Guest TimO Posted May 22, 2003 Posted May 22, 2003 Thanks Janet and thanks for the follow up Chris. That is good stuff. We looked at the plan document and it looks like the beneficiary election he made when he was single became void when he married. Ouch. It appears that the spouse is automatically the beneficiary (spousal waiver required, etc..). This is not great news for the client. I think I have enough to go on now. Again, thanks for the input.
EmpbAF Posted August 14, 2018 Posted August 14, 2018 Hi, I wanted to bump this question to the top again. I have a similar situation with a client. Does anyone have any insight on whether the lack of notice of the new spouse affects anything? And if not, is the correction simply to pay the current spouse and try to recoup the money from the children?

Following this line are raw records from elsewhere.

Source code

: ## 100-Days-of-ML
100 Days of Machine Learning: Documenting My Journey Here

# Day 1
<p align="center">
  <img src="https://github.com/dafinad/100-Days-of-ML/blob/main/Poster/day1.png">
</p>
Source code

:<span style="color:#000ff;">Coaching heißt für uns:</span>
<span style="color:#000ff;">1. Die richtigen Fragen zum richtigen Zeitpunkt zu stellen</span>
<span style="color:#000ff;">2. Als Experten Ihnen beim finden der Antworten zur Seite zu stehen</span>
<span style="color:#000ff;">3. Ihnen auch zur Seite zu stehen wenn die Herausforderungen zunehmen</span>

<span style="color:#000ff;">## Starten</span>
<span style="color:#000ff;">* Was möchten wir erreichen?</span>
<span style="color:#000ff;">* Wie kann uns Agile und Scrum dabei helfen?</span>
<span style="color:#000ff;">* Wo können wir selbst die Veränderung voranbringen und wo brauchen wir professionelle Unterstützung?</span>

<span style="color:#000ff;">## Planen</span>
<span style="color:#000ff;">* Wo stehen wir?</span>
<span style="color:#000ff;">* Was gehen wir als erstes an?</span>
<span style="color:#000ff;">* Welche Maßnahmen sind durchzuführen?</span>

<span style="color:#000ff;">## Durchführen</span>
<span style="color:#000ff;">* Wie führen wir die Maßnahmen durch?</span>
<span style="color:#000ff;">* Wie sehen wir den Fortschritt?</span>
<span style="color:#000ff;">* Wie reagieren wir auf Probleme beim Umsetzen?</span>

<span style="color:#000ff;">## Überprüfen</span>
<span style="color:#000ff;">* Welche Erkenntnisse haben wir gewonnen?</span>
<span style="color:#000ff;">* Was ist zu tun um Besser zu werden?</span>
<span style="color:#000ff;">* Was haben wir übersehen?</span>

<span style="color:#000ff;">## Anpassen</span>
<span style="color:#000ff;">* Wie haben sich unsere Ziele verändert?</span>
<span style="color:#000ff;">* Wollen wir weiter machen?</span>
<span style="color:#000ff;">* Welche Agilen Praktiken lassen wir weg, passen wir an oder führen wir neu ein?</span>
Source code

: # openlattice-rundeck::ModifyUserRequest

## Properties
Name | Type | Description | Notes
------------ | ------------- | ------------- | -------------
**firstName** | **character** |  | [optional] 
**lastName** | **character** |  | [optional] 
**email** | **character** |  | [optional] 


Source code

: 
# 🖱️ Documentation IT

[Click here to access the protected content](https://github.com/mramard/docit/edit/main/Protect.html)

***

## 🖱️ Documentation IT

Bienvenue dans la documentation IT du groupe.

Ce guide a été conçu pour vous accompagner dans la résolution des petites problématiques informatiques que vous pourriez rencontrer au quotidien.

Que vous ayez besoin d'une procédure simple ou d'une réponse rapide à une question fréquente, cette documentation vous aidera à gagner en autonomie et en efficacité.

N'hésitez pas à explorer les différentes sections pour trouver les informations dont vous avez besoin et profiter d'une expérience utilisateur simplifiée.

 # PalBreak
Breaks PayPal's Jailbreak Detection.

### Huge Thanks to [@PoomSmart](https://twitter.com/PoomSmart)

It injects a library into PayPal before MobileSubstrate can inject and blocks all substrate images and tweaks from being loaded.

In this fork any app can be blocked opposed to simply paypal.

jpod Posted August 14, 2018 Posted August 14, 2018 There is nothing in the law or the regulations to suggest that the lack of notice is relevant, and I wouldn't expect that there is any case law supporting the notion that the lack of notice changes anything. The plan administrator/sponsor or whoever else was responsible for this has a big problem it brought on itself by not undertaking appropriate due diligence. Like, for example, what did the death certificate say about marital status (or was a death certificate not even requested)? Even if the death certificate was erroneous in that regard, it wouldn't change the fact that the surviving spouse is entitled to the money. Depending upon the facts the relevant plan fiduciary may be shielded from liability for breach of fiduciary duty, but that doesn't change the fact that the surviving spouse is the beneficiary.
Peter Gulia Posted August 14, 2018 Posted August 14, 2018 The originating post's description of what happened illustrates why a retirement plan's administrator should design its claims form and claims procedure to collect all facts the administrator needs to make fully informed decisions on claims. Peter Gulia PC Fiduciary Guidance Counsel Philadelphia, Pennsylvania 215-732-1552 Peter@FiduciaryGuidanceCounsel.com
401_noob Posted August 15, 2018 Posted August 15, 2018 it may be worthwhile seeing if the Plan uses the one-year marriage rule and also seeing if the participant and the spouse were married for more than a year.